- **Exercise requirements**
Write out, unchanged, the part of the data below that opens with the line containing "right knee: (709, 414, 6)" and closes with the line containing "right hip: (546, 446, -2)", including both of those lines. Leave the pictures out of your copy.

- **Exercise inputs**
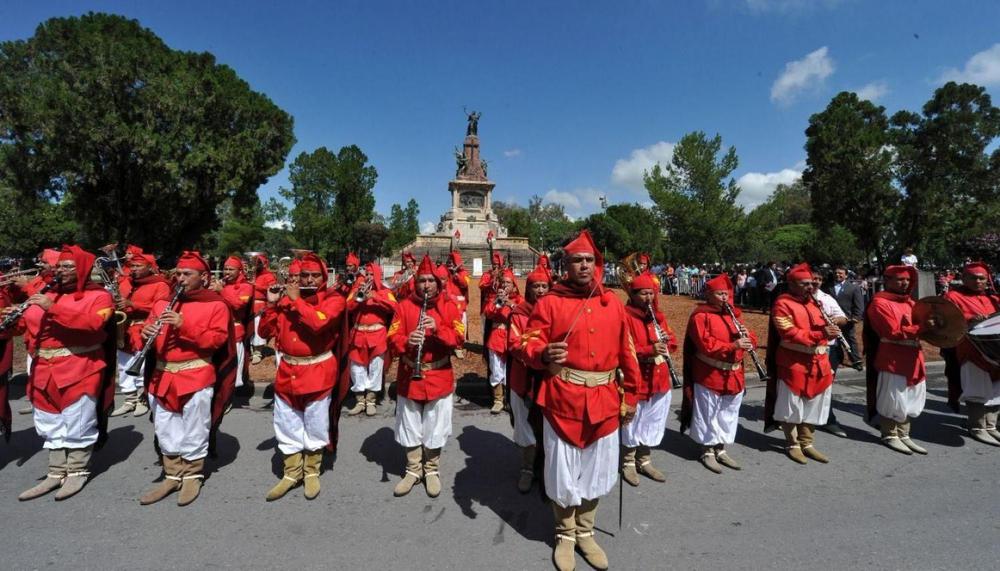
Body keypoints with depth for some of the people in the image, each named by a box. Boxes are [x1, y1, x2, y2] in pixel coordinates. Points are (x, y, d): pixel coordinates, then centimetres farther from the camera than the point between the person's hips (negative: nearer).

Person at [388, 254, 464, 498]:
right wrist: (407, 341, -27)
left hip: (439, 377, -1)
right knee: (410, 427, 13)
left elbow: (459, 338, -9)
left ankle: (432, 470, 30)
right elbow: (393, 338, -6)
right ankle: (413, 469, 32)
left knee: (435, 427, 10)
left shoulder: (449, 306, -2)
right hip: (409, 376, 1)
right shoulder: (404, 305, -1)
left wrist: (438, 329, -25)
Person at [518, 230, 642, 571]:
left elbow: (627, 352, 10)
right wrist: (543, 354, -32)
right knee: (563, 474, 10)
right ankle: (565, 535, 36)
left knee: (597, 472, 17)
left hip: (604, 402, 4)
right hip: (563, 401, -3)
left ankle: (585, 533, 41)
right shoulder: (549, 302, -5)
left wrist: (631, 395, 12)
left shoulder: (612, 303, 5)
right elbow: (528, 344, -9)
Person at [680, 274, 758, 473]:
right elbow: (705, 345, -22)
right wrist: (733, 346, -30)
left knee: (728, 414, 16)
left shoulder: (734, 314, 11)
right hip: (708, 376, -7)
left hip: (734, 375, 7)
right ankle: (707, 452, 21)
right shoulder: (700, 316, -11)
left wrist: (747, 336, -12)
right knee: (709, 414, 6)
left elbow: (749, 340, 10)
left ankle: (721, 450, 32)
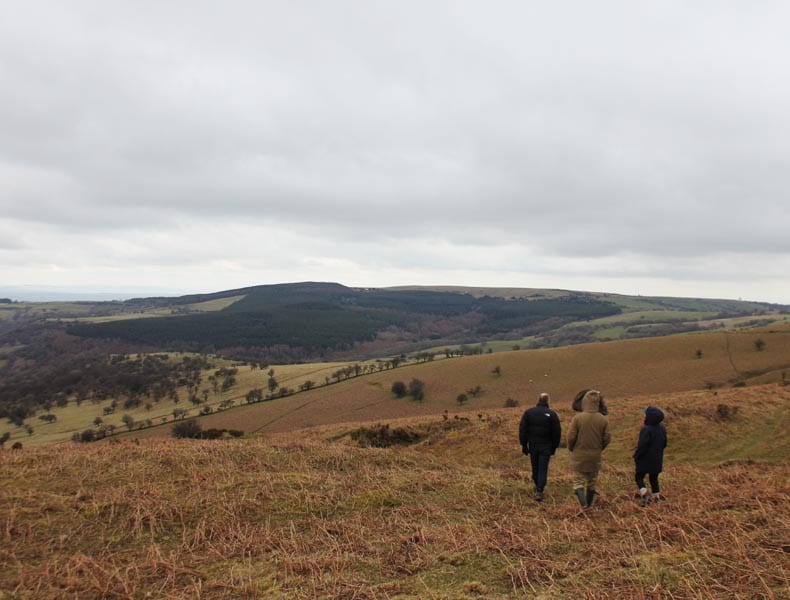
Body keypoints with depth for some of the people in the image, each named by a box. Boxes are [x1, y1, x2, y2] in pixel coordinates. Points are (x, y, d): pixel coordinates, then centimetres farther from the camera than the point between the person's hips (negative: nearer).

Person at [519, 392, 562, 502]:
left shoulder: (528, 412, -2)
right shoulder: (552, 414, -7)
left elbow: (522, 430, -2)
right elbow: (557, 433, -3)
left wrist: (524, 445, 5)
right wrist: (554, 448, 7)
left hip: (533, 445, 2)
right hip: (546, 446, -2)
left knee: (535, 468, 17)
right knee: (543, 469, 1)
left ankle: (537, 487, 31)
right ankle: (539, 491, -7)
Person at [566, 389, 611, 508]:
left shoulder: (577, 418, -16)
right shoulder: (603, 419, -7)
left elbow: (571, 437, -14)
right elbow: (607, 438, -3)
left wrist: (571, 448, 5)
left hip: (579, 455, -3)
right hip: (595, 457, 3)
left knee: (579, 480, 6)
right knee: (592, 481, 19)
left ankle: (583, 503, -13)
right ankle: (589, 503, 29)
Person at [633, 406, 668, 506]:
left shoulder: (646, 429, -25)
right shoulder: (662, 428, 0)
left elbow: (642, 446, -23)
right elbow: (664, 444, 11)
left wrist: (636, 457, -10)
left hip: (645, 460, -7)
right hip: (657, 460, 7)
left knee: (639, 477, 7)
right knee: (654, 478, 19)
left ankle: (644, 494, -11)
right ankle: (656, 496, 22)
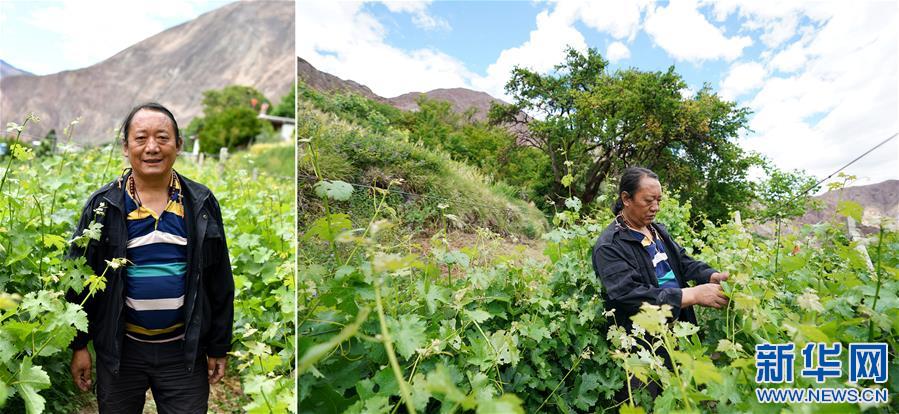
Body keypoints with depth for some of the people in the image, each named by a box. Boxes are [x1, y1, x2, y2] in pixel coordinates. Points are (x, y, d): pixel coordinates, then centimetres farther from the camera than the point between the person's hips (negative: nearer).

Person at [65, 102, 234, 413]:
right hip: (119, 349, 0)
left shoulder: (202, 203, -1)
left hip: (184, 349, 0)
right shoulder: (103, 204, -2)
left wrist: (220, 347, 3)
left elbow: (220, 283, 2)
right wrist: (79, 345, 1)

- **Response to the exercise**
right knee: (709, 414, 6)
left elbow: (749, 340, 10)
left ankle: (721, 450, 32)
Body keypoints with depth for some of the people in the image, each named by a box. Boxes are [x1, y1, x2, y2] in pixel coordinates. Points are (x, y, d): pixel coordinates, then centimetres farther from the camera than the point between the person's hips (negative: nearer).

Person at [519, 392, 562, 502]:
left shoulder: (528, 412, -2)
right shoulder: (552, 414, -7)
left elbow: (522, 430, -2)
right elbow: (557, 433, -3)
left wrist: (524, 445, 5)
right wrist: (554, 448, 7)
left hip: (533, 445, 2)
right hip: (546, 446, -2)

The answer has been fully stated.